> _WHAT THE TASK ASKS_
This task is to restate all of the entries exactly.

> _MATERIAL FOR THE TASK_
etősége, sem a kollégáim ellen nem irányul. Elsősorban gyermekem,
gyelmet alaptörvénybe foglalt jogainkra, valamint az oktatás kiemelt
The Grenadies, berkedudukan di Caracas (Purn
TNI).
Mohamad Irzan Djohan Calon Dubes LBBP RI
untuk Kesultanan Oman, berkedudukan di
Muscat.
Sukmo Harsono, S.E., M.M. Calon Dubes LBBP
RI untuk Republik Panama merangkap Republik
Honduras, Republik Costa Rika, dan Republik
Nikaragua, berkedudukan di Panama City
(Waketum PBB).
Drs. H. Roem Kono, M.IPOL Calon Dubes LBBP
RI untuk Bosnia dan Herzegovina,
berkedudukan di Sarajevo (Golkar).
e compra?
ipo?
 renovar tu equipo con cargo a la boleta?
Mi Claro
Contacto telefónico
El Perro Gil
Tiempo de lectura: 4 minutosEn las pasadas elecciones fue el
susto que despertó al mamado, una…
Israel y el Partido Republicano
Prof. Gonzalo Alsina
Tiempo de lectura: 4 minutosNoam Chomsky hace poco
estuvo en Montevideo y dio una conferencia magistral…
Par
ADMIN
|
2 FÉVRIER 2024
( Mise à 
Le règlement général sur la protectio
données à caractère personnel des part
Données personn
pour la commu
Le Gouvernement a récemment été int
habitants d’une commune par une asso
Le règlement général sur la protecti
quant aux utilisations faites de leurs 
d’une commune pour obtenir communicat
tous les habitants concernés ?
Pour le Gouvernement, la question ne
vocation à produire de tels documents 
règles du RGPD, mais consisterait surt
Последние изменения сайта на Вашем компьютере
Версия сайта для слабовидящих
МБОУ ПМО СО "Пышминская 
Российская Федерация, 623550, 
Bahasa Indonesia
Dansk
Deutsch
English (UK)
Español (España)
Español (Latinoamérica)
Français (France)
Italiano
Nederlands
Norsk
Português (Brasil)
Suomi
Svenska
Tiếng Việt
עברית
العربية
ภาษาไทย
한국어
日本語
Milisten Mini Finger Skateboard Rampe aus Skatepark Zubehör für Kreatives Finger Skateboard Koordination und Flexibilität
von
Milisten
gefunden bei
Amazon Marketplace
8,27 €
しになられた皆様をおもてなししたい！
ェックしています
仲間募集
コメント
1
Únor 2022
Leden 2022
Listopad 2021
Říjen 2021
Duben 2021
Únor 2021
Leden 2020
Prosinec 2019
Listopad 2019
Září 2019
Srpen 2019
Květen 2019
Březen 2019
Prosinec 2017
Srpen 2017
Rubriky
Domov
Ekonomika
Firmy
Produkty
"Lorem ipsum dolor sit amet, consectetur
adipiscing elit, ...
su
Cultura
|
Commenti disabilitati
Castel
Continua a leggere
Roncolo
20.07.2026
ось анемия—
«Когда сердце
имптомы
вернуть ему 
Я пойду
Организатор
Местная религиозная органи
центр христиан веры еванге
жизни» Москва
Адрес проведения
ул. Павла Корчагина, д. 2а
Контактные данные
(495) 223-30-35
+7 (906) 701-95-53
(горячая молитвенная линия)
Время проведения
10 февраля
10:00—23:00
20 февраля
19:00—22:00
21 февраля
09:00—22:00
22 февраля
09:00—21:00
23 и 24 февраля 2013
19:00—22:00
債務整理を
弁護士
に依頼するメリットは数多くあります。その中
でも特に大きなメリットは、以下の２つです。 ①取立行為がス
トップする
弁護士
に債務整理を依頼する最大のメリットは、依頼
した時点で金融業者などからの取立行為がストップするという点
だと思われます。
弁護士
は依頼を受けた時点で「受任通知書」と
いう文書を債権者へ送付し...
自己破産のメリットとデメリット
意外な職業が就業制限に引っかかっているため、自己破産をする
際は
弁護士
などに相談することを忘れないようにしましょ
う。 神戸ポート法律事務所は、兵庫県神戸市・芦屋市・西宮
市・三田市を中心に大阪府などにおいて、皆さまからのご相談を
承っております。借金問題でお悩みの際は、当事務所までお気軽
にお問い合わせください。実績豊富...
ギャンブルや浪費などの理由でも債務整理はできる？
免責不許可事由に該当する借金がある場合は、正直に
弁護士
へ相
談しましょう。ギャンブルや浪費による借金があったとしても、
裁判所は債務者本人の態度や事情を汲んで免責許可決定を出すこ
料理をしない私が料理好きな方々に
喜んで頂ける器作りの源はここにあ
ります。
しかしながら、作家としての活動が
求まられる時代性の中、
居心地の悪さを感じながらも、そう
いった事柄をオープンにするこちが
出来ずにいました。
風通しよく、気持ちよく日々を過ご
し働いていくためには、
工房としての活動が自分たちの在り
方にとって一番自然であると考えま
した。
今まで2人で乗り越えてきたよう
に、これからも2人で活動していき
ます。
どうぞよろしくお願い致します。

> _WORKED SOLUTION_
etősége, sem a kollégáim ellen nem irányul. Elsősorban gyermekem,
gyelmet alaptörvénybe foglalt jogainkra, valamint az oktatás kiemelt
The Grenadies, berkedudukan di Caracas (Purn
TNI).
Mohamad Irzan Djohan Calon Dubes LBBP RI
untuk Kesultanan Oman, berkedudukan di
Muscat.
Sukmo Harsono, S.E., M.M. Calon Dubes LBBP
RI untuk Republik Panama merangkap Republik
Honduras, Republik Costa Rika, dan Republik
Nikaragua, berkedudukan di Panama City
(Waketum PBB).
Drs. H. Roem Kono, M.IPOL Calon Dubes LBBP
RI untuk Bosnia dan Herzegovina,
berkedudukan di Sarajevo (Golkar).
e compra?
ipo?
 renovar tu equipo con cargo a la boleta?
Mi Claro
Contacto telefónico
El Perro Gil
Tiempo de lectura: 4 minutosEn las pasadas elecciones fue el
susto que despertó al mamado, una…
Israel y el Partido Republicano
Prof. Gonzalo Alsina
Tiempo de lectura: 4 minutosNoam Chomsky hace poco
estuvo en Montevideo y dio una conferencia magistral…
Par
ADMIN
|
2 FÉVRIER 2024
( Mise à 
Le règlement général sur la protectio
données à caractère personnel des part
Données personn
pour la commu
Le Gouvernement a récemment été int
habitants d’une commune par une asso
Le règlement général sur la protecti
quant aux utilisations faites de leurs 
d’une commune pour obtenir communicat
tous les habitants concernés ?
Pour le Gouvernement, la question ne
vocation à produire de tels documents 
règles du RGPD, mais consisterait surt
Последние изменения сайта на Вашем компьютере
Версия сайта для слабовидящих
МБОУ ПМО СО "Пышминская 
Российская Федерация, 623550, 
Bahasa Indonesia
Dansk
Deutsch
English (UK)
Español (España)
Español (Latinoamérica)
Français (France)
Italiano
Nederlands
Norsk
Português (Brasil)
Suomi
Svenska
Tiếng Việt
עברית
العربية
ภาษาไทย
한국어
日本語
Milisten Mini Finger Skateboard Rampe aus Skatepark Zubehör für Kreatives Finger Skateboard Koordination und Flexibilität
von
Milisten
gefunden bei
Amazon Marketplace
8,27 €
しになられた皆様をおもてなししたい！
ェックしています
仲間募集
コメント
1
Únor 2022
Leden 2022
Listopad 2021
Říjen 2021
Duben 2021
Únor 2021
Leden 2020
Prosinec 2019
Listopad 2019
Září 2019
Srpen 2019
Květen 2019
Březen 2019
Prosinec 2017
Srpen 2017
Rubriky
Domov
Ekonomika
Firmy
Produkty
"Lorem ipsum dolor sit amet, consectetur
adipiscing elit, ...
su
Cultura
|
Commenti disabilitati
Castel
Continua a leggere
Roncolo
20.07.2026
ось анемия—
«Когда сердце
имптомы
вернуть ему 
Я пойду
Организатор
Местная религиозная органи
центр христиан веры еванге
жизни» Москва
Адрес проведения
ул. Павла Корчагина, д. 2а
Контактные данные
(495) 223-30-35
+7 (906) 701-95-53
(горячая молитвенная линия)
Время проведения
10 февраля
10:00—23:00
20 февраля
19:00—22:00
21 февраля
09:00—22:00
22 февраля
09:00—21:00
23 и 24 февраля 2013
19:00—22:00
債務整理を
弁護士
に依頼するメリットは数多くあります。その中
でも特に大きなメリットは、以下の２つです。 ①取立行為がス
トップする
弁護士
に債務整理を依頼する最大のメリットは、依頼
した時点で金融業者などからの取立行為がストップするという点
だと思われます。
弁護士
は依頼を受けた時点で「受任通知書」と
いう文書を債権者へ送付し...
自己破産のメリットとデメリット
意外な職業が就業制限に引っかかっているため、自己破産をする
際は
弁護士
などに相談することを忘れないようにしましょ
う。 神戸ポート法律事務所は、兵庫県神戸市・芦屋市・西宮
市・三田市を中心に大阪府などにおいて、皆さまからのご相談を
承っております。借金問題でお悩みの際は、当事務所までお気軽
にお問い合わせください。実績豊富...
ギャンブルや浪費などの理由でも債務整理はできる？
免責不許可事由に該当する借金がある場合は、正直に
弁護士
へ相
談しましょう。ギャンブルや浪費による借金があったとしても、
裁判所は債務者本人の態度や事情を汲んで免責許可決定を出すこ
料理をしない私が料理好きな方々に
喜んで頂ける器作りの源はここにあ
ります。
しかしながら、作家としての活動が
求まられる時代性の中、
居心地の悪さを感じながらも、そう
いった事柄をオープンにするこちが
出来ずにいました。
風通しよく、気持ちよく日々を過ご
し働いていくためには、
工房としての活動が自分たちの在り
方にとって一番自然であると考えま
した。
今まで2人で乗り越えてきたよう
に、これからも2人で活動していき
ます。
どうぞよろしくお願い致します。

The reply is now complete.